- Exercise instructions
(1) In the monster class design passage, what drawback is named for the model?
(2) Write out a portion of the monster class design passage word for word, beginning at the words "My idea would" and stopping after the words "totally different contexts.".

- Document segment
---

Let's assume I want to make a Monster class. Instead of just defining everything I want about the monster in one class, I will try to identify what are its main features, so I can define them in interfaces. That will allow to:

  1. Seal the class if I want. Later, other users can just create a new class and still have polymorphism by means of the interfaces I've defined. I don't have to worry how people (or myself) might want to change/add features to the base class in the future. All classes inherit from Object and they implement inheritance through interfaces, not from mother classes.
  2. Reuse the strategies I'm using with this monster for other members of my game world.

Con: This model is rigid. Sometimes we would like to define something that is not easily achieved by just trying to put together this "building blocks".

public class AlienMonster : IWalk, IRun, ISwim, IGrowl {
    IWalkStrategy _walkStrategy;
    IRunStrategy _runStrategy;
    ISwimStrategy _swimStrategy;
    IGrowlStrategy _growlStrategy;

    public Monster() {
        _walkStrategy = new FourFootWalkStrategy();
       ...etc
    }

    public void Walk() { _walkStrategy.Walk(); }
    ...etc
}

My idea would be next to make a series of different Strategies that could be used by different monsters. On the other side, some of them could also be used for totally different purposes (i.e., I could have a tank that also "swims"). The only problem I see with this approach is that it could lead to a explosion of pure "method" classes, i.e., Strategy classes that have as only purpose make this or that other action. In the other hand, this kind of "modularity" would allow for high reuse of stratagies, sometimes even in totally different contexts.

---

- Source information
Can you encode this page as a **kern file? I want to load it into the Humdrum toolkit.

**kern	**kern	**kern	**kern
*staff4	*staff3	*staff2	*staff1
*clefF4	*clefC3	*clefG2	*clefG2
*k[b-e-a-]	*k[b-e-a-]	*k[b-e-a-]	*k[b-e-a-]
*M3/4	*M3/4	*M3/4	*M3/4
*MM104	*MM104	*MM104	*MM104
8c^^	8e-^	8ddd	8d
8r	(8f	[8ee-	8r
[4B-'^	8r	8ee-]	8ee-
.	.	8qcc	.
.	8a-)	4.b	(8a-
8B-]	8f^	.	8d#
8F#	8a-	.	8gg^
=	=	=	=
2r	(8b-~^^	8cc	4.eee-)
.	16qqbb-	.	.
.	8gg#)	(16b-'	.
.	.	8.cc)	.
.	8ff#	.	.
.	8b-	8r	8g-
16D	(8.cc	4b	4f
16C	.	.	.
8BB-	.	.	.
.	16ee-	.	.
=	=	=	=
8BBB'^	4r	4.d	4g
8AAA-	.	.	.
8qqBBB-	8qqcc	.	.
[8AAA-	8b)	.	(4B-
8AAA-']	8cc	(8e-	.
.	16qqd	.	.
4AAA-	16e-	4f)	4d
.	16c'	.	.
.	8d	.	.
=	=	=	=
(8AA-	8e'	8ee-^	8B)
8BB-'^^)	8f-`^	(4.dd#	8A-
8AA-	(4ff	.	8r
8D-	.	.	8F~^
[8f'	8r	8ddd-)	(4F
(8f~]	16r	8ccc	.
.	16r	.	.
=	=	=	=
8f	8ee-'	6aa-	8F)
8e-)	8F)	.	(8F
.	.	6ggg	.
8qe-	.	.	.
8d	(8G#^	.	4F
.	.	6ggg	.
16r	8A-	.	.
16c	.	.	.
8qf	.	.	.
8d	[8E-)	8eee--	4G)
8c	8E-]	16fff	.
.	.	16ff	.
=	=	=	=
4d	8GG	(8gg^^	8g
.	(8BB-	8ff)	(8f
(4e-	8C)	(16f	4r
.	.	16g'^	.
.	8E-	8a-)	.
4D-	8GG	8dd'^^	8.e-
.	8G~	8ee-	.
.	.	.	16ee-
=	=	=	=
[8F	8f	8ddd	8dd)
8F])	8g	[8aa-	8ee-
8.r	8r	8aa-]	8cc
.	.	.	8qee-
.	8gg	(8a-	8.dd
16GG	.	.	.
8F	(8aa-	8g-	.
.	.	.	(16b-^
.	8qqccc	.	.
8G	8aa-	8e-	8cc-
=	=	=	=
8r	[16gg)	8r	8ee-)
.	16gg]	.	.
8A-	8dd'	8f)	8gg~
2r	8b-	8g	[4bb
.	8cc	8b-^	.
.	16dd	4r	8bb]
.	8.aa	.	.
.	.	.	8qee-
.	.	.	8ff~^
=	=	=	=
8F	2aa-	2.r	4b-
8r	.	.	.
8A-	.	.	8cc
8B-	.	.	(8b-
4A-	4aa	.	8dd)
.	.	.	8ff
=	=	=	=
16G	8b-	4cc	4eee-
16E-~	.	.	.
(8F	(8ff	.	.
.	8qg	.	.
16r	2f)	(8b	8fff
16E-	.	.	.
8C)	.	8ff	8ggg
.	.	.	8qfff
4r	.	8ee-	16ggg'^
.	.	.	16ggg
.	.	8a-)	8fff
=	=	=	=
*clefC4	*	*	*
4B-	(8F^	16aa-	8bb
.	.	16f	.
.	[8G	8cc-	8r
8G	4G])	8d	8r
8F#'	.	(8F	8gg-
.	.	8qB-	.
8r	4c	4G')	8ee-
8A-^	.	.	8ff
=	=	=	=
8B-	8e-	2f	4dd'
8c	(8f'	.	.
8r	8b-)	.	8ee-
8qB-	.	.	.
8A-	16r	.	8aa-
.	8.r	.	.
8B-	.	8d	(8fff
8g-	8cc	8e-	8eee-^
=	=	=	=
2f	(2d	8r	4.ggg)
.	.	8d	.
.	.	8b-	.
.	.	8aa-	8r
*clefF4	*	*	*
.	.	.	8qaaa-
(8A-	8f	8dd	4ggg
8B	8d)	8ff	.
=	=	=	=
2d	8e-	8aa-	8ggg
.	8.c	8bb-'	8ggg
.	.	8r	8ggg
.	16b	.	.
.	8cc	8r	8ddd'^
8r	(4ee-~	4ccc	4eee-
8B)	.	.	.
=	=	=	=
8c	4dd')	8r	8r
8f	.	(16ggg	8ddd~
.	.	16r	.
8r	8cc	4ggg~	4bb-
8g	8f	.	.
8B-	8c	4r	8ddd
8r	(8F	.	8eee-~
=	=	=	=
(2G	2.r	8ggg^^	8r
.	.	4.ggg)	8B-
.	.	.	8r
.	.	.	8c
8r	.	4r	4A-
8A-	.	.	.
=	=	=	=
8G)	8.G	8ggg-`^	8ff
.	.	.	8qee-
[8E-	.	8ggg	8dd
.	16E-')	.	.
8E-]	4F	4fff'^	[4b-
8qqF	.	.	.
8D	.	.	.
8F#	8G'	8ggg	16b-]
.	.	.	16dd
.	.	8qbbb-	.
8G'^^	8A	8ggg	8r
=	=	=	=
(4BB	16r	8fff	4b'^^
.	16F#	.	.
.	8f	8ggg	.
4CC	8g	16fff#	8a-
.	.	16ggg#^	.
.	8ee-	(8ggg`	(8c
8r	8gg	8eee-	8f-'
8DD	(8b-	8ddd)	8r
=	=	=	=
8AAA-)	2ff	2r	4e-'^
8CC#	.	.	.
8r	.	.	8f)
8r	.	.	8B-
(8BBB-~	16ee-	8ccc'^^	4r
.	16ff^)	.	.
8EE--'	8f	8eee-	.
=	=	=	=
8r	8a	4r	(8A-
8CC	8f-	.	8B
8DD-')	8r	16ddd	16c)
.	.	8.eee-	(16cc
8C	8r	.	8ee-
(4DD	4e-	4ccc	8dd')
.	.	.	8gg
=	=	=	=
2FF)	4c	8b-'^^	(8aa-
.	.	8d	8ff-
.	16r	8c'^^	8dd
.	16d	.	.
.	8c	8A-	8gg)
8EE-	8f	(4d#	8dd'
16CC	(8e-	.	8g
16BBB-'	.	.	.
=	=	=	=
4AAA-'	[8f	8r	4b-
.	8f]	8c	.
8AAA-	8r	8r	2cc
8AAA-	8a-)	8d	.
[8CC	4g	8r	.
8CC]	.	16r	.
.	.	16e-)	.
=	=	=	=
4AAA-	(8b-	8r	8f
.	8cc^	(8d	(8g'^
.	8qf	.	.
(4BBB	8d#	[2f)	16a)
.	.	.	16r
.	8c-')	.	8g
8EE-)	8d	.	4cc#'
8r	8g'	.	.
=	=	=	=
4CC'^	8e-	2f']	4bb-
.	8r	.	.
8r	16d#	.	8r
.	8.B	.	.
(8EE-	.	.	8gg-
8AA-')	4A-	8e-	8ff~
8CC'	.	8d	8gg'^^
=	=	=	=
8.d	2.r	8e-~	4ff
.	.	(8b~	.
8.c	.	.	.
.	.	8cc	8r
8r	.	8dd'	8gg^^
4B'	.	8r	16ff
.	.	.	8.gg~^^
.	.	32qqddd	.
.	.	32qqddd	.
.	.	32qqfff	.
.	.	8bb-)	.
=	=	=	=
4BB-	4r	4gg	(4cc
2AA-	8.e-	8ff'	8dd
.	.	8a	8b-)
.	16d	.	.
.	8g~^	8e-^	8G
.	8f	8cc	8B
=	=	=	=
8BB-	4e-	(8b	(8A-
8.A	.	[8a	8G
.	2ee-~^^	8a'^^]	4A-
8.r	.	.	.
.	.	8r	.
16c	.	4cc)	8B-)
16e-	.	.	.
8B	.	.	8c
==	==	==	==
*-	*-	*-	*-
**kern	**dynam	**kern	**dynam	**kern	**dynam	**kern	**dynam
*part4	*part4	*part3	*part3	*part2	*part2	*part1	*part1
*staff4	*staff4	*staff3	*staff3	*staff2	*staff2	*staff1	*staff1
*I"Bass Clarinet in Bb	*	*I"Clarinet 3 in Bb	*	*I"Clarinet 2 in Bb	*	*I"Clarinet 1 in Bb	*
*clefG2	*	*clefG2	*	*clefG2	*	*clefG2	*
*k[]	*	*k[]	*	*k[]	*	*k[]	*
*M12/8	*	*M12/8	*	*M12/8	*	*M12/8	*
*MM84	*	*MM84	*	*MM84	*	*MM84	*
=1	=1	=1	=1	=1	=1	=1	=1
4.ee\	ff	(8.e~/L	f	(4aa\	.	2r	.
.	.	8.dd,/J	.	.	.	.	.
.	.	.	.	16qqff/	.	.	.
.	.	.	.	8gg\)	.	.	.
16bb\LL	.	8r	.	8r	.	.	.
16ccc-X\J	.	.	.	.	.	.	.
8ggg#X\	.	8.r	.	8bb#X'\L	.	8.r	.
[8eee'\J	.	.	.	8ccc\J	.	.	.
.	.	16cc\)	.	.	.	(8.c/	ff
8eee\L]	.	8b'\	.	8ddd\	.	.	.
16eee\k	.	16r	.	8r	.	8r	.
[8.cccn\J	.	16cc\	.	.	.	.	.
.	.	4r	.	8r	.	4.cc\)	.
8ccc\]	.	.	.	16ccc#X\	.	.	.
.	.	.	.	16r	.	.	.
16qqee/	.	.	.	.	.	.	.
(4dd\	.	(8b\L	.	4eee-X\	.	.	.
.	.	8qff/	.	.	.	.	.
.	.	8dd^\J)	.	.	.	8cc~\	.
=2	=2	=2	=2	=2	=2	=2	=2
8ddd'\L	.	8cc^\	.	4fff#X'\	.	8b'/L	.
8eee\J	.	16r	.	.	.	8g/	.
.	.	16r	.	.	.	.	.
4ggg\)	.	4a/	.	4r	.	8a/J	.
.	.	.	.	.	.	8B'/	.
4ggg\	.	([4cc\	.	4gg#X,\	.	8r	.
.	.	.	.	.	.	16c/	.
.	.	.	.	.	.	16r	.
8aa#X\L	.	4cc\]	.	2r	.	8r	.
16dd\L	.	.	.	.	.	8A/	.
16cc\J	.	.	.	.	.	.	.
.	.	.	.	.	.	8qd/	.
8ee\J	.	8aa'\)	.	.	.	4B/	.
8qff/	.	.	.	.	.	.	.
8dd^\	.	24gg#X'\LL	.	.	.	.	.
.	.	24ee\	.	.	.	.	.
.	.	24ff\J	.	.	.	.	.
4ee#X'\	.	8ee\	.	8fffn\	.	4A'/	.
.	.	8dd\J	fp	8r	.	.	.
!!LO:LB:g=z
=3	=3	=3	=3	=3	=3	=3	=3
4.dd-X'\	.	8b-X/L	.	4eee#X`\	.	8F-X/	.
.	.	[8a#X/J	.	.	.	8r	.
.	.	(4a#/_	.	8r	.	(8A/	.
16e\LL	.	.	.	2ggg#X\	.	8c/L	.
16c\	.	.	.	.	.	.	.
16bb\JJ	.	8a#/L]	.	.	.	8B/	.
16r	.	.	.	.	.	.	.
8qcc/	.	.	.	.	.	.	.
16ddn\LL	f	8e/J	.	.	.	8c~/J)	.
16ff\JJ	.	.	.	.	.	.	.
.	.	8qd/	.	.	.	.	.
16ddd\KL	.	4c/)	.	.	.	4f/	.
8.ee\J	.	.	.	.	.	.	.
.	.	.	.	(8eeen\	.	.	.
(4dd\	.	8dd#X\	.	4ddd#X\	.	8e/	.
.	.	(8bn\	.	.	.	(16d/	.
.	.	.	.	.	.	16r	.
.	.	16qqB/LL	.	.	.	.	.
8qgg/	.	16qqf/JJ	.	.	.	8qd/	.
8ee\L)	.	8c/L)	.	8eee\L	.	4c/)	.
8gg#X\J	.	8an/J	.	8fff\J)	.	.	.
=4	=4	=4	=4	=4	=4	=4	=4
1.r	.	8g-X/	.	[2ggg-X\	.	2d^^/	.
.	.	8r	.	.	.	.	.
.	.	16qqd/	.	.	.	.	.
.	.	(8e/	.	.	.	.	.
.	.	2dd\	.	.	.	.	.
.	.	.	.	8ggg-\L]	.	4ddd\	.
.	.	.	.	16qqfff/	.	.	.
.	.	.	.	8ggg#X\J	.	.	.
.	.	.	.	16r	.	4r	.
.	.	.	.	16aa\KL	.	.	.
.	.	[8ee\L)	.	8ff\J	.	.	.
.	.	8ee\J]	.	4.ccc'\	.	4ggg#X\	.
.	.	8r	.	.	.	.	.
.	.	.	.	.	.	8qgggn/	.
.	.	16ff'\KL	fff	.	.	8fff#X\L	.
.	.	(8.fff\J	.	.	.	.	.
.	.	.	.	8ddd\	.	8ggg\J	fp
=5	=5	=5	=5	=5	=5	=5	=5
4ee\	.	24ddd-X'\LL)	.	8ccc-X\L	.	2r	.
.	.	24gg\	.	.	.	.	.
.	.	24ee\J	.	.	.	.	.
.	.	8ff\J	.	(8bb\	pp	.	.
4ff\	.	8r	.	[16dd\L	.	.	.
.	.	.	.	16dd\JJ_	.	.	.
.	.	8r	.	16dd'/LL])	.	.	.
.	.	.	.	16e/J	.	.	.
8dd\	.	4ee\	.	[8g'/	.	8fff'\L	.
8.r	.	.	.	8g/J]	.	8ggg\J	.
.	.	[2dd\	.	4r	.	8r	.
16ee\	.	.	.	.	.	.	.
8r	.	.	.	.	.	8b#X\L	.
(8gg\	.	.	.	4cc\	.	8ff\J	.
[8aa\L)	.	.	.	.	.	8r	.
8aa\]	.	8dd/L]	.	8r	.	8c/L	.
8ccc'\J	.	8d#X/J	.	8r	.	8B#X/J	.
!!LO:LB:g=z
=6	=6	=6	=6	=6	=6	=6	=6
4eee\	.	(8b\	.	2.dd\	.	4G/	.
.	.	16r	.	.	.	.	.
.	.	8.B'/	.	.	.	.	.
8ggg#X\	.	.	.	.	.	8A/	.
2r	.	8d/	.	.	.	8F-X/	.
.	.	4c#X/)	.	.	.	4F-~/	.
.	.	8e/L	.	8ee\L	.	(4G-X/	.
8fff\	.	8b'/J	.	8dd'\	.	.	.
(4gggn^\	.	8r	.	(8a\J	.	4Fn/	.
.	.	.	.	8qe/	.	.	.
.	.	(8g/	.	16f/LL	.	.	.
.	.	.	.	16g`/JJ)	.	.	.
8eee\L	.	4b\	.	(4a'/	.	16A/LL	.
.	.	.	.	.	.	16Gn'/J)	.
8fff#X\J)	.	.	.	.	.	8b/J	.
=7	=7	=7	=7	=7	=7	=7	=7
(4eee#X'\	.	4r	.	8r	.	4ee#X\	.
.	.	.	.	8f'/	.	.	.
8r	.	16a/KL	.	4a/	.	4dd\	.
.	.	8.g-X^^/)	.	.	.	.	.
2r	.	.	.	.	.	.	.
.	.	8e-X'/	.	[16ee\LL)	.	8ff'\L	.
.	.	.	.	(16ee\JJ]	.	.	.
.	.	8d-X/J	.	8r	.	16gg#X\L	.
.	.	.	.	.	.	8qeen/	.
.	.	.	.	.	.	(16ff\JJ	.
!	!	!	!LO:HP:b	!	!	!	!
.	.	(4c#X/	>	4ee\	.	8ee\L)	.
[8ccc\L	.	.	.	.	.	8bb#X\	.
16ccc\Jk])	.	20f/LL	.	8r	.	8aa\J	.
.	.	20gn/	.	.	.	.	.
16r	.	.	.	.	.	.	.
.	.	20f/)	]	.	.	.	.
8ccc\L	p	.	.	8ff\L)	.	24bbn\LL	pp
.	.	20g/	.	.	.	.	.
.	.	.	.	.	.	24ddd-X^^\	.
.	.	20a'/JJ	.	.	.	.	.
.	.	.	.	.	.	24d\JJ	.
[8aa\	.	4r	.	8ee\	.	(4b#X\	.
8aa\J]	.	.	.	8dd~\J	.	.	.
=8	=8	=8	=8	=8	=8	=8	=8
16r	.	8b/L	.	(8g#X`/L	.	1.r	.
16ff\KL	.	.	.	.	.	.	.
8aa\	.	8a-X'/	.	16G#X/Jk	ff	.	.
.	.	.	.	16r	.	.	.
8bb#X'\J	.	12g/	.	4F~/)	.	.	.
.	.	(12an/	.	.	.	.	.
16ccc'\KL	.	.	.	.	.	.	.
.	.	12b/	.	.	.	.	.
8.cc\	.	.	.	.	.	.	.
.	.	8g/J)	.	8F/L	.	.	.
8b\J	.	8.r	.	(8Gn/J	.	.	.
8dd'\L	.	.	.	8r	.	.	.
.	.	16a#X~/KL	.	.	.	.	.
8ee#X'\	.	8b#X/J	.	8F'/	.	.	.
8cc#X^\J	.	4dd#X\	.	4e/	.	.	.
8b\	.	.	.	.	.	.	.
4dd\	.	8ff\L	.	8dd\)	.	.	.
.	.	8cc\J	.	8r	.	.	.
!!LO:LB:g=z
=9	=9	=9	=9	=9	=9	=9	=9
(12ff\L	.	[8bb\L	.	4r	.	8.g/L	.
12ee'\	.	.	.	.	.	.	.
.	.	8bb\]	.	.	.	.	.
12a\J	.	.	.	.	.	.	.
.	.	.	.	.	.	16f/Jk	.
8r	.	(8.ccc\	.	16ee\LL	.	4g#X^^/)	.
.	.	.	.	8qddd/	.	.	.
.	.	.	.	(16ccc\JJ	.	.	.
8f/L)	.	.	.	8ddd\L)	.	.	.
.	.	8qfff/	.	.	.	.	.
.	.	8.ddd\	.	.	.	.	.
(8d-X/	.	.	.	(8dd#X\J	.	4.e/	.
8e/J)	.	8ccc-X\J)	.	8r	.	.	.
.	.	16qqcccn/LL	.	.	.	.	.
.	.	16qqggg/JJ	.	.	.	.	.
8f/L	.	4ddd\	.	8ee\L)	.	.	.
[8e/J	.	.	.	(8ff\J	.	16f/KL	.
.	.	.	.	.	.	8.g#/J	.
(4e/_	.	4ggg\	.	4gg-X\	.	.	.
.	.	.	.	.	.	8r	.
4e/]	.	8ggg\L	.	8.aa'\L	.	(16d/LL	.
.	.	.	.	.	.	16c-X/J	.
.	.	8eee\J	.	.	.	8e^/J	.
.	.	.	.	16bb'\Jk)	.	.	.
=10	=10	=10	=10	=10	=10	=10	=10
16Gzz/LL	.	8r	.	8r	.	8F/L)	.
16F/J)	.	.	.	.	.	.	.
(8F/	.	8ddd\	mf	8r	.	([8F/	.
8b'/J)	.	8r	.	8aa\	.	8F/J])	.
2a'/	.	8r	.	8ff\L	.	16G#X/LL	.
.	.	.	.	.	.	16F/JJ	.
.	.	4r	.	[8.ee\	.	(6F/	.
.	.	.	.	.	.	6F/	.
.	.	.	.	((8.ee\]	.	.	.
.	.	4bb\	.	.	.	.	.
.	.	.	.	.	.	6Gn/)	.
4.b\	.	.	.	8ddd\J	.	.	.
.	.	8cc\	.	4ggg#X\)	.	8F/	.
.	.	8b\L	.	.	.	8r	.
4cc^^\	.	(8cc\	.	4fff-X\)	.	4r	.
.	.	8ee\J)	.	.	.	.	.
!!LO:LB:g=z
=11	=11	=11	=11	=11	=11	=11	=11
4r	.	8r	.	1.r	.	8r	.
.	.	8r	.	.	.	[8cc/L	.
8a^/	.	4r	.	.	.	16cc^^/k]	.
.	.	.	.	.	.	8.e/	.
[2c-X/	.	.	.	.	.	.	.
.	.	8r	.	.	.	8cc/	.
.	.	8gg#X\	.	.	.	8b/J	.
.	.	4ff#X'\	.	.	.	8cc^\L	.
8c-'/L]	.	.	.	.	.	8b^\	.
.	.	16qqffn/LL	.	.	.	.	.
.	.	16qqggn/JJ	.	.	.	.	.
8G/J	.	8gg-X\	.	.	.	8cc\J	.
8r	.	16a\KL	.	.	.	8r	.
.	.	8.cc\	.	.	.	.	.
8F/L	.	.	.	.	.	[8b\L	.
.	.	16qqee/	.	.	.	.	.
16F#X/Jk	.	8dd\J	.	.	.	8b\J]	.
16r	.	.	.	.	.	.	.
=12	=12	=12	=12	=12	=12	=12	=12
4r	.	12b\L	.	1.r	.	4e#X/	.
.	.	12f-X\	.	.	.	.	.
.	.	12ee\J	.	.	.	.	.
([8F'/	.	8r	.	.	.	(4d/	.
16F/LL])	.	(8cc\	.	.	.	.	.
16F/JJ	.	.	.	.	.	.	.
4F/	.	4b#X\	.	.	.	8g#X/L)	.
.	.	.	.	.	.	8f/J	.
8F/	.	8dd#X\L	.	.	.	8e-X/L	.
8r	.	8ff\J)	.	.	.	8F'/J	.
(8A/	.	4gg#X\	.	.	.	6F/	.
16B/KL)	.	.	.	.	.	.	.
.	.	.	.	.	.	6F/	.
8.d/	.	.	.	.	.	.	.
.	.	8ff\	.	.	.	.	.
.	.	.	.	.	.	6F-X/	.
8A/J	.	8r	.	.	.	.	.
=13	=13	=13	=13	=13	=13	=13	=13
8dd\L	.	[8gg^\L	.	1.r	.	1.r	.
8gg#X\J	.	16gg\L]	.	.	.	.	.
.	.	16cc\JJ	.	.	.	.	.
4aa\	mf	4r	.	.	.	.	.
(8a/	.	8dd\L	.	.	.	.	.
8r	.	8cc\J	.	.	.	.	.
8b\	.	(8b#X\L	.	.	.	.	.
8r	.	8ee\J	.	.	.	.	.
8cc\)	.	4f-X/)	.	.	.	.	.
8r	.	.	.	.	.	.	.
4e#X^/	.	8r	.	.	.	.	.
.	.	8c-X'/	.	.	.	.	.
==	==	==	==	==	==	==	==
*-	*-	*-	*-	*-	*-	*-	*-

---

- Expected results
(1) The model is rigid.

(2)
My idea would be next to make a series of different Strategies that could be used by different monsters. On the other side, some of them could also be used for totally different purposes (i.e., I could have a tank that also "swims"). The only problem I see with this approach is that it could lead to a explosion of pure "method" classes, i.e., Strategy classes that have as only purpose make this or that other action. In the other hand, this kind of "modularity" would allow for high reuse of stratagies, sometimes even in totally different contexts.